He’s not afraid to invite debate about touchy subjects. Nor is he afraid to express his opinion on those subjects. In that way, he is a lot like me.
He exudes confidence that should never be mistaken for cockiness. Being confident is the sign of a professional who knows what he is doing. Cockiness is the sign of someone who wants to be a professional but doesn’t know what he is doing.
Ronn writes about his daughter a lot and is clearly very invested in his role as a dad. Raising a child while travelling around the country is a challenge that he seems to have embraced in a way I respect and admire.
He’ll be rolling into town in a couple of weeks and we’ll have our all too brief exchanges once again. Such is the nature of the community we share.
It’s pretty awesome and at the same time, a little bit disappointing.
I’ve known Jim ever since I started working at the Renaissance Festival. He is well known to many as the master of the Feast of Fantasy now but when I first met him, he was a member of an act call the Comedy Troupe. Every member of that act was supremely talented.
_____
> _TASK BRIEF_:
Please carry the passage about Ronn and Jim forward from its final sentence. These rows have no connection to the passage about Ronn and Jim.

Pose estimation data
_____
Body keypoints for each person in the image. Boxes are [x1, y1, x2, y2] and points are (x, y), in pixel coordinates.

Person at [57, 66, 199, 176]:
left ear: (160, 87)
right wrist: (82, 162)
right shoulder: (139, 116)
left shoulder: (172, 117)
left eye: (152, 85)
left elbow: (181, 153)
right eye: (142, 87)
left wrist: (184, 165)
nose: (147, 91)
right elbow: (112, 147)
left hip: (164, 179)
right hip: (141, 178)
_____
> _RESULT OF THIS EXERCISE_:
What I enjoy about working with Jim is how generous he is to the performers who come to work on his stage. He is always conscious of our time constraints and always thanks us for our performance. I can’t even tell you how enjoyable it is to work with someone that professional.
A few years ago, there was a decision to start doing Vilification Tennis themed feasts and we went in having a clear expectation that we were to be doing extremely blue material. Unfortunately, the audience didn’t have the same expectation. The results were less than spectacular. I think the word “disaster” would be more appropriate.
We sat with Jim after the show and there was no anger. No finger pointing. Instead there was talk about how we were going to fix the problem for the second feast. There was no question that we were partners in finding a solution.
Whenever I hear Jim on the Radio or at a Twins game, I smile because I know him and he doesn’t just sound like a nice guy, he is a nice guy.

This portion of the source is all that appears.